In 2015, the United Nations (UN) established the Sustainable Development Goals (SDGs) as a blueprint for solving global challenges like ending poverty and tackling climate change over the next 15 years. The UN estimates the total financing needed is USD 4 trillion annually to achieve the SDGs.
Current levels of development financing are insufficient, with an estimated USD 2.5 trillion annual funding gap to realize the SDGs. USD 2.5 trillion, that’s more than 50 percent! The graph below provides an overview of SDG funding gaps organized by sector:
Why is this important? This means that for the global community to have any chance in achieving the SDGs, new approaches for mobilizing resources need to be developed. That is where blended finance comes in.
What is Blended Finance?
Blended finance is a new concept and there isn’t a standard definition that exists. We find Convergence’s definition the most helpful: “blended finance is the use of catalytic capital from public or philanthropic sources to increase private sector investment in developing countries and sustainable development”.
It’s a structuring approach that allows different types of capital (impact or commercial oriented) to invest alongside each other while each achieving their own objectives (financial, social, or both) that has three characteristics:
- The transaction expects to achieve a positive financial return;
- the transaction contributes towards achieving the SDGs; and
- the public and/or philanthropic parties are catalytic.
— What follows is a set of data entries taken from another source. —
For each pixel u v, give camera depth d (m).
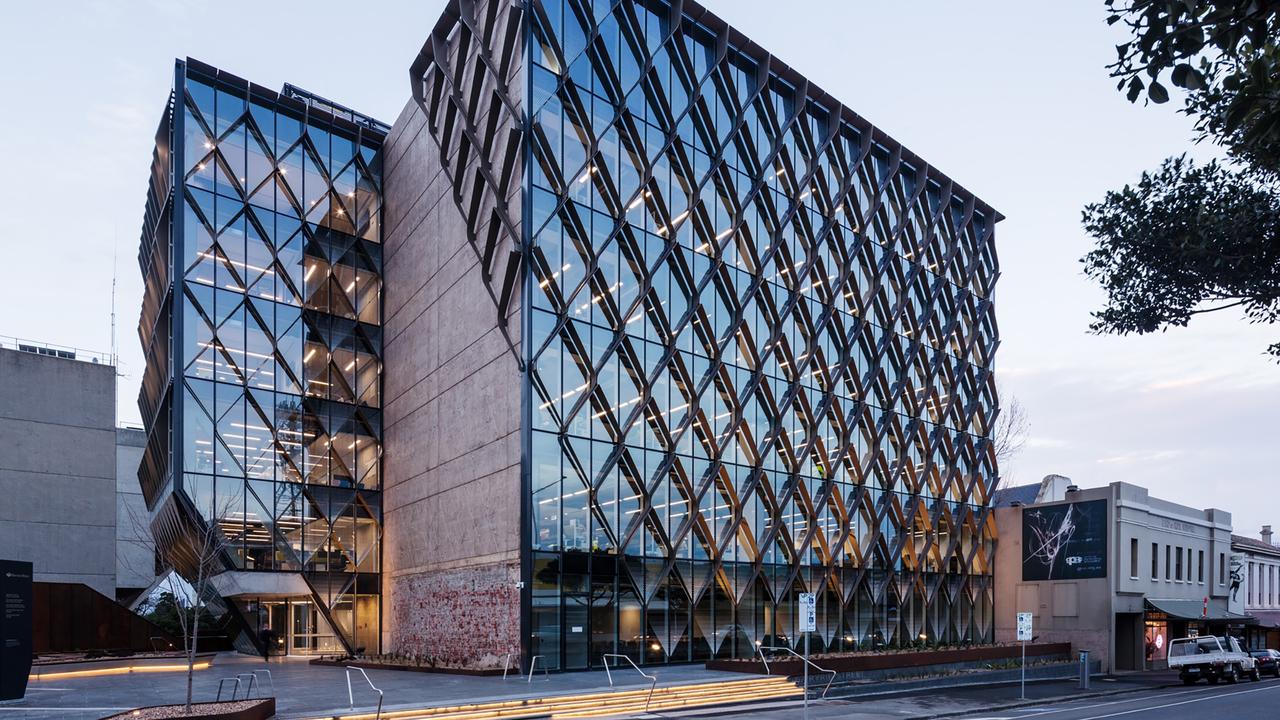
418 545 34.94
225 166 36.34
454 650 31.42
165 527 39.22
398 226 39.53
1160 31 6.24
Examples of Blended Finance & A Case Study
Blended finance structures can take many forms. The GIIN’s Blended Finance Resource Guide provides helpful examples of different structural examples:
There are myriad different types of blended finance transactions, ranging from social impact bonds to technical assistance grants. The GIIN provides a repository of different examples and case studies if you’re interested in learning more.
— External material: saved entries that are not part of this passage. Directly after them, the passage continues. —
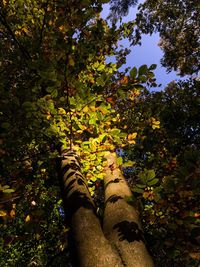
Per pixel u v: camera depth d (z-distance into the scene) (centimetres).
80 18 270
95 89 217
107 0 248
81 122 259
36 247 468
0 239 394
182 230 212
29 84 313
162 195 220
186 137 603
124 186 267
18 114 266
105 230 201
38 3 335
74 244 196
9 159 323
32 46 312
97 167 284
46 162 368
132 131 379
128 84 213
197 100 621
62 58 271
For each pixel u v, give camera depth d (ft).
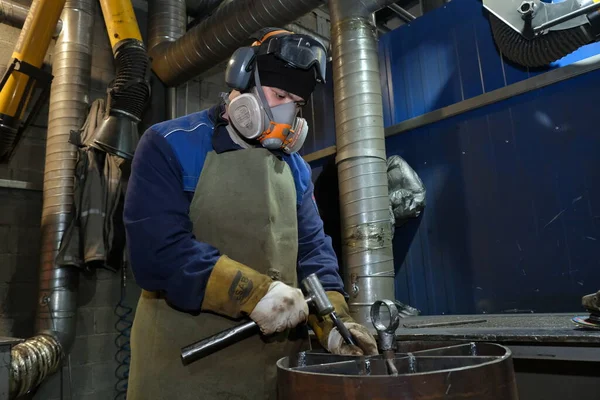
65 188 7.91
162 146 2.66
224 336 2.37
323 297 2.59
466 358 2.06
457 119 7.26
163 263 2.39
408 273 7.61
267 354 2.75
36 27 7.50
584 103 5.93
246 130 2.69
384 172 6.56
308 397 1.77
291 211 2.96
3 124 7.51
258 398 2.67
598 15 5.31
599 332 2.95
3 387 4.17
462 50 7.31
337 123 6.89
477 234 6.81
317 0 7.22
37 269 8.25
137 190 2.56
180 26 10.09
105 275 8.95
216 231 2.71
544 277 6.08
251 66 2.74
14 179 8.34
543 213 6.17
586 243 5.76
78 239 7.61
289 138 2.86
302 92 2.76
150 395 2.64
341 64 6.85
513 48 6.31
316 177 9.21
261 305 2.32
We also recently published a case study demonstrating a real-world example of blended finance. Sistema.bio required different kinds of capital to fuel their expansion from Latin America to Kenya in 2017. This included a Series A investment round and technical assistant grants. In addition, a portion of the Series A investment was covered by USAID loan guarantee facility. To find out more, read the article here.
It’s estimated that blended finance has mobilized over USD 124 billion in capital towards the SDGs in developing countries to date. Looking towards 2030, blended finance is going to play a critical role in closing the financing gap for the SDGs.